- To do:
List the lines as a numbered list, from the line with "common name: American redstart" through the last line of the rows, with blank lines omitted and the pictures left out.

- Source material:

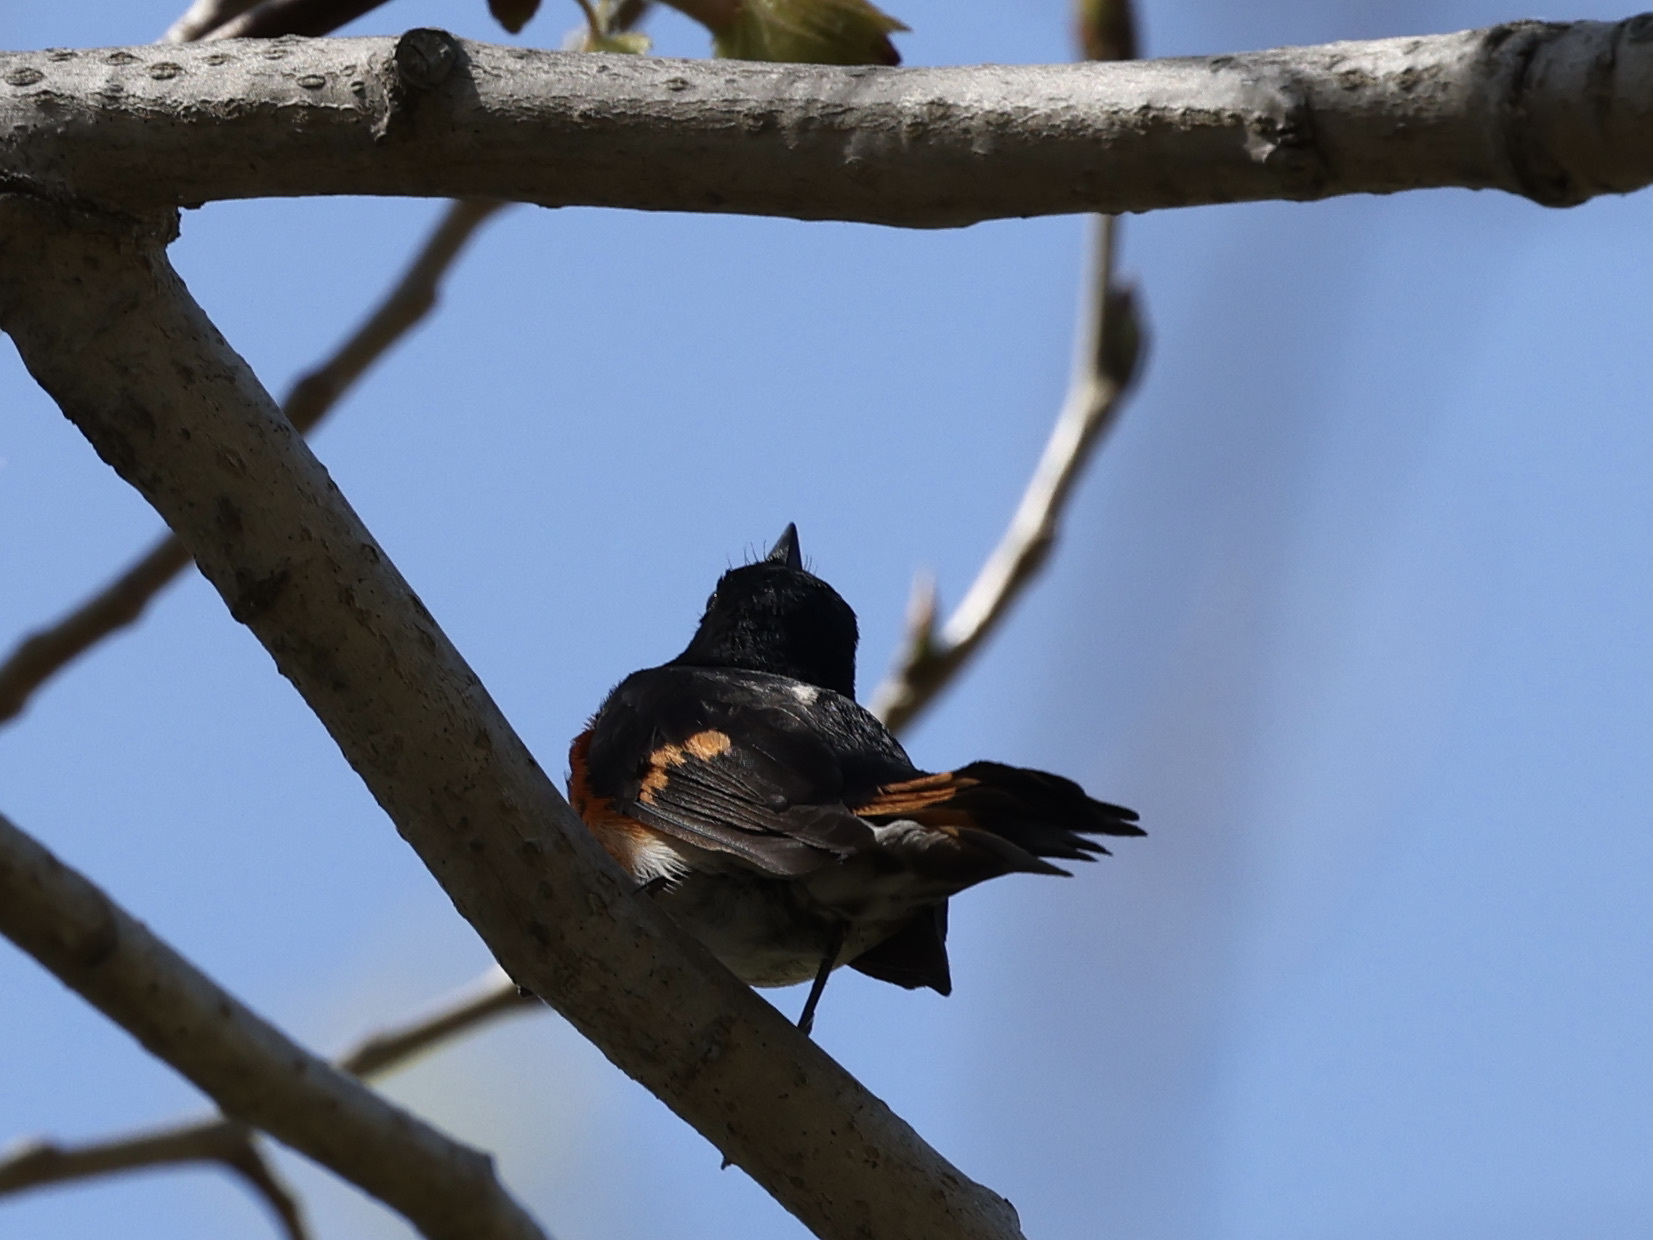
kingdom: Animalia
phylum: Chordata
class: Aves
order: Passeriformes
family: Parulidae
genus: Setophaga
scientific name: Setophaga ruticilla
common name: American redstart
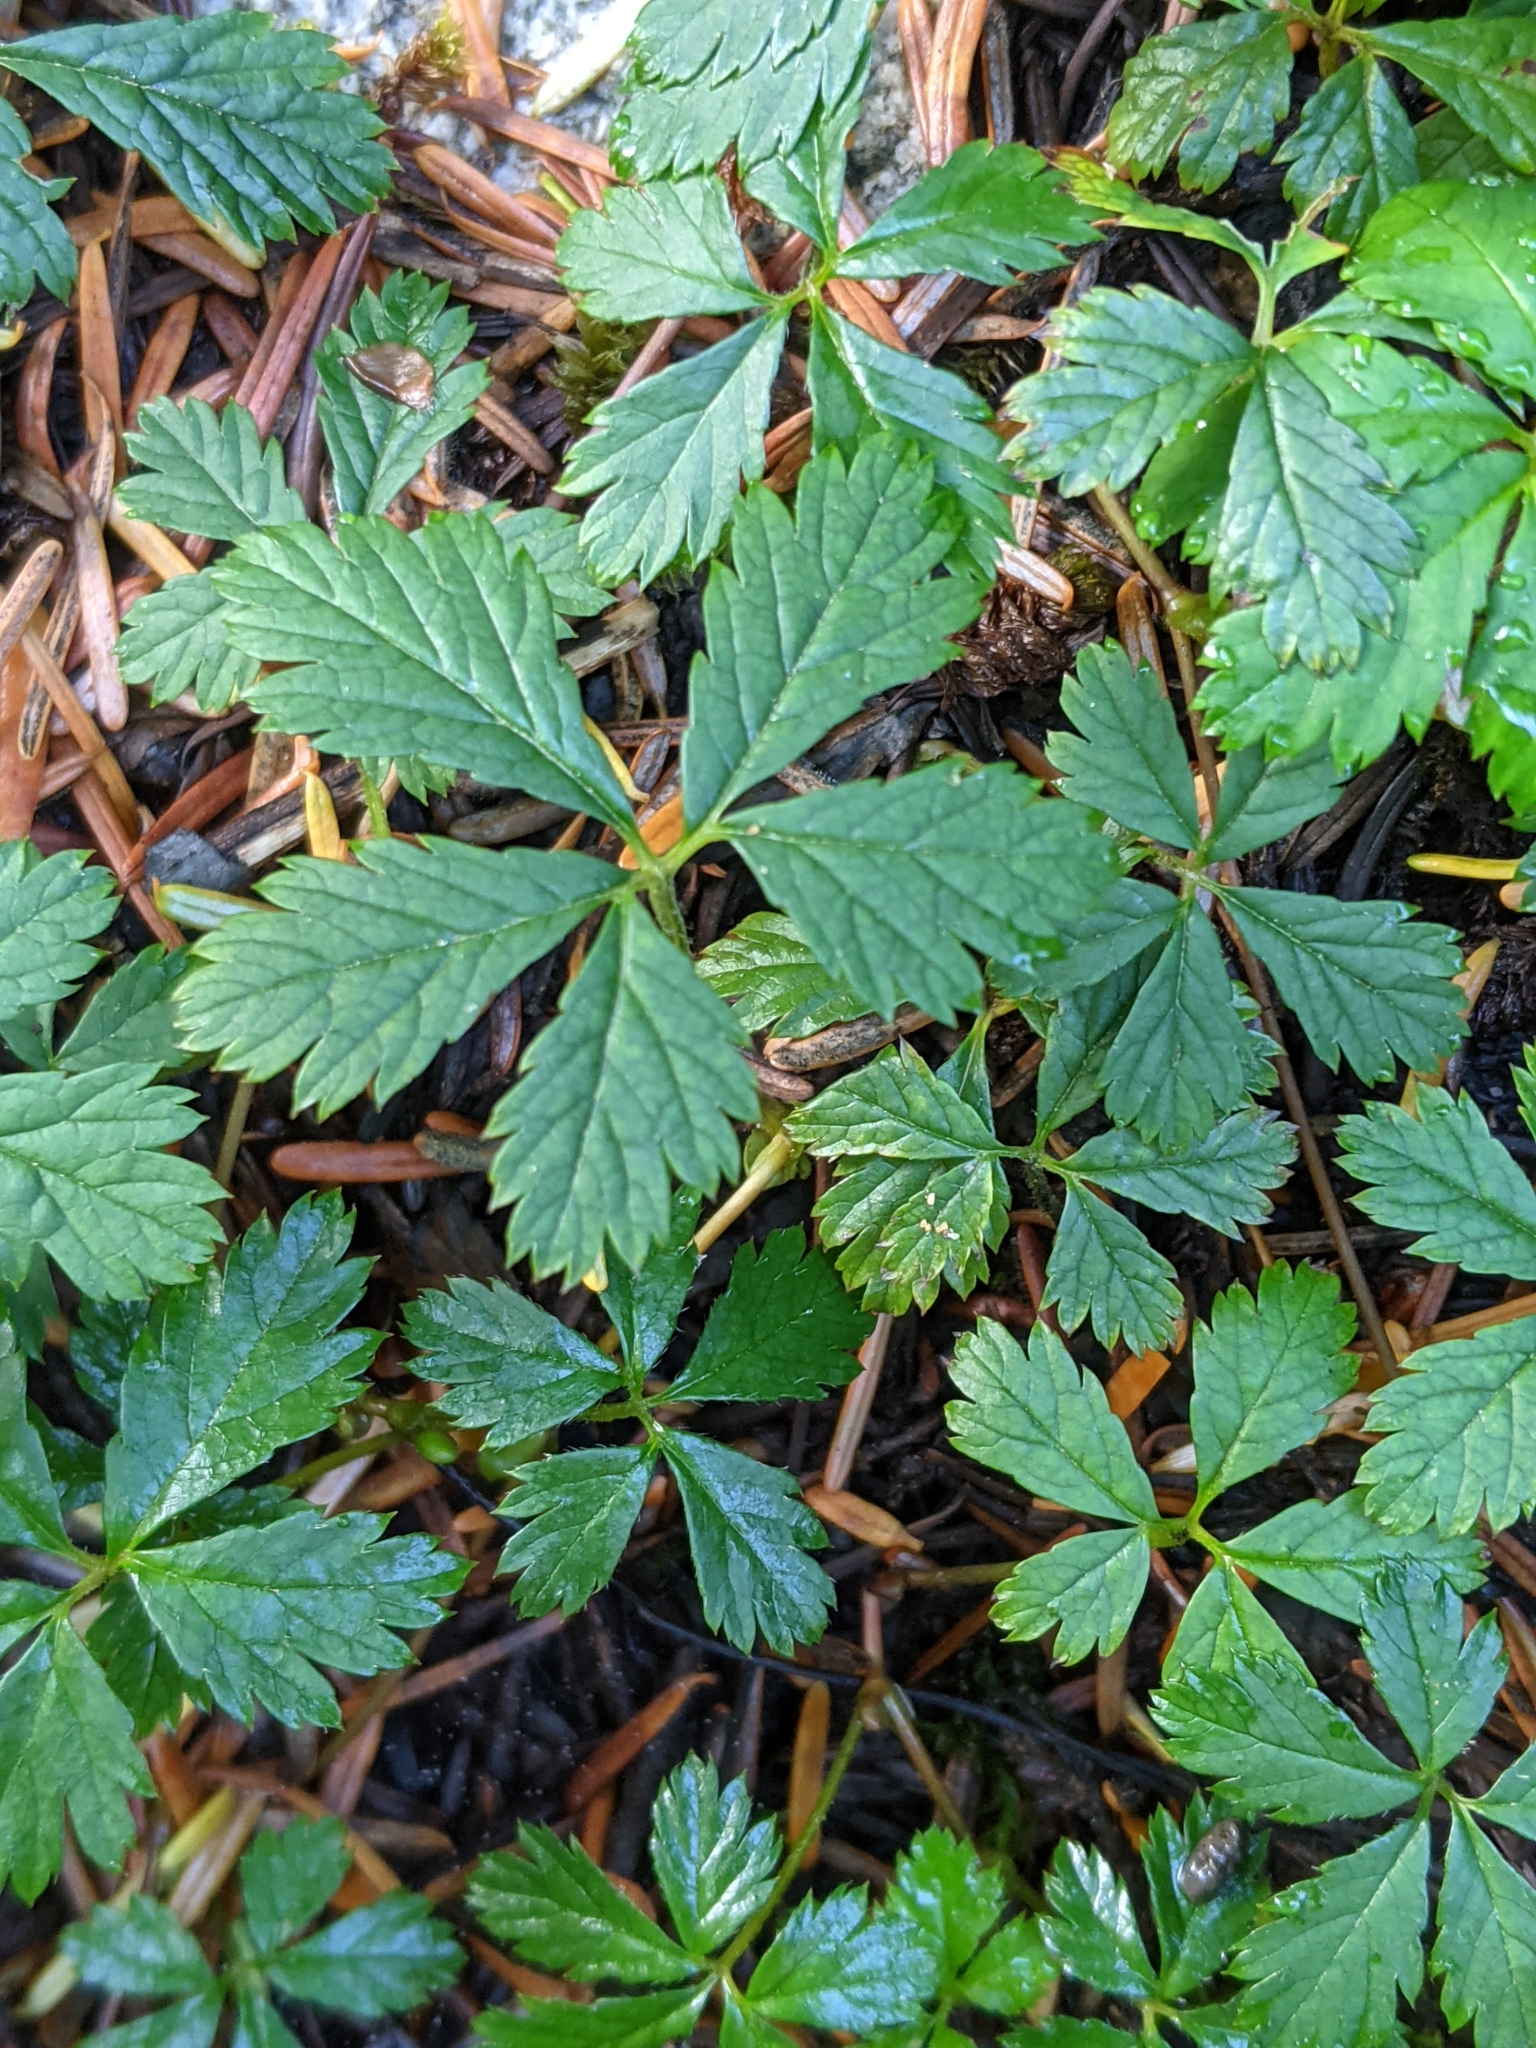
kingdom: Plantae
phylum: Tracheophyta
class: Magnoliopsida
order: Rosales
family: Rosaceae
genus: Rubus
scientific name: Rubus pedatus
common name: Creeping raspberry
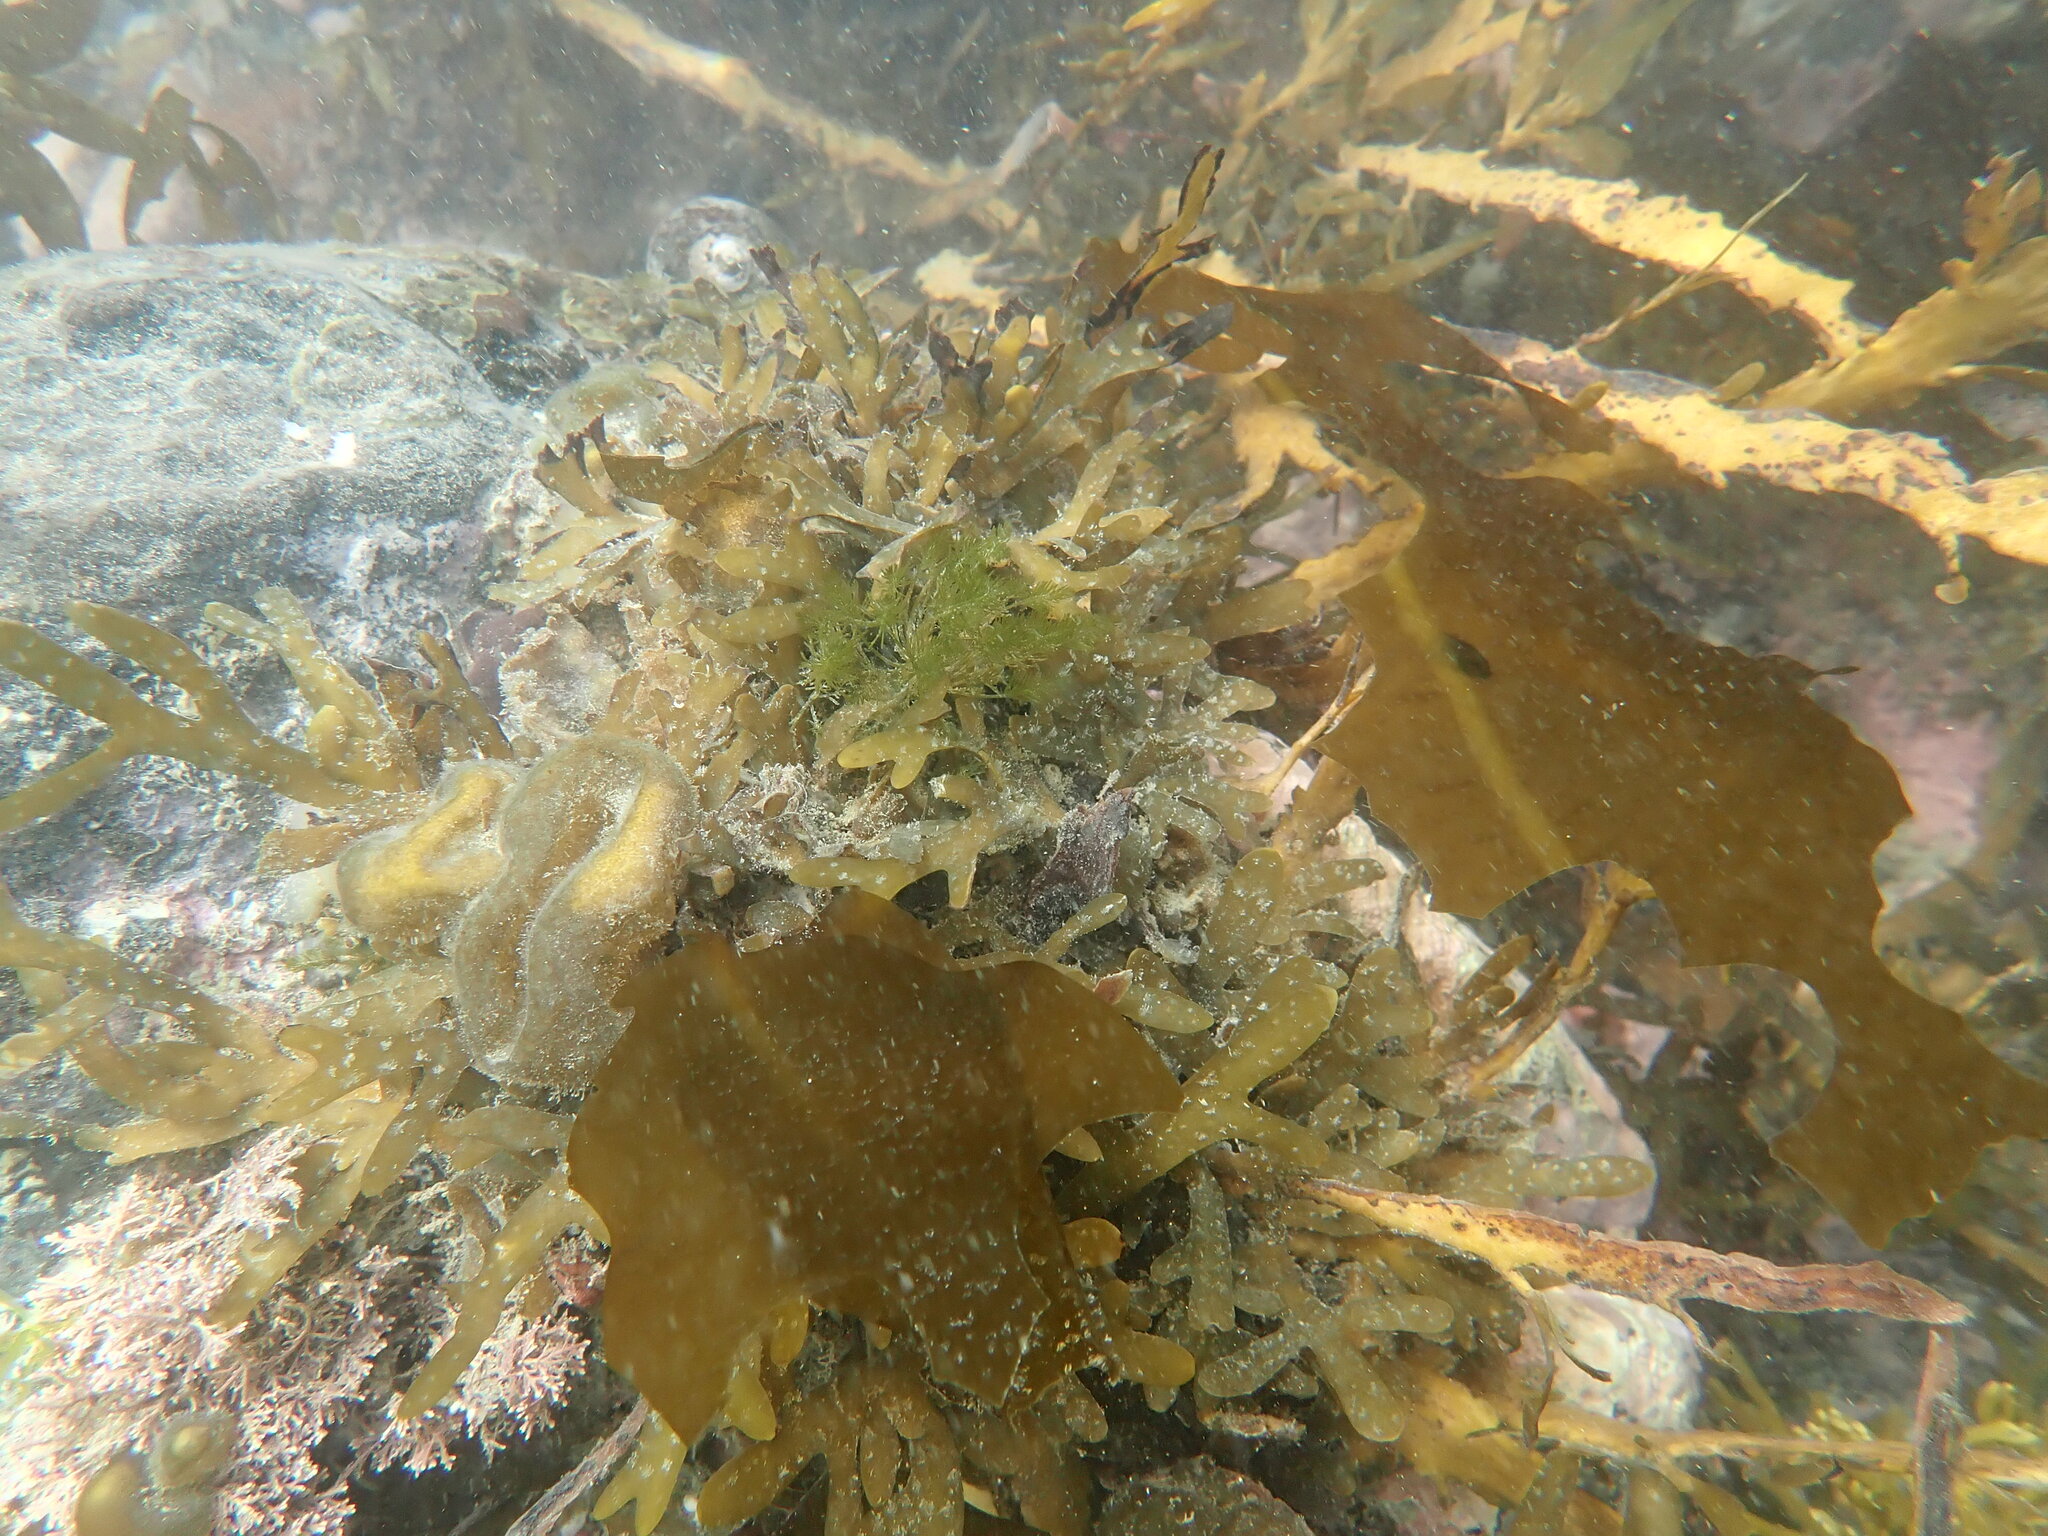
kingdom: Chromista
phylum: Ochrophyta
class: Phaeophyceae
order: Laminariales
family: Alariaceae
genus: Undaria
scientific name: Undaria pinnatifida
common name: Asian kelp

- Response to the exercise:
1. common name: American redstart
2. kingdom: Plantae
3. phylum: Tracheophyta
4. class: Magnoliopsida
5. order: Rosales
6. family: Rosaceae
7. genus: Rubus
8. scientific name: Rubus pedatus
9. common name: Creeping raspberry
10. kingdom: Chromista
11. phylum: Ochrophyta
12. class: Phaeophyceae
13. order: Laminariales
14. family: Alariaceae
15. genus: Undaria
16. scientific name: Undaria pinnatifida
17. common name: Asian kelp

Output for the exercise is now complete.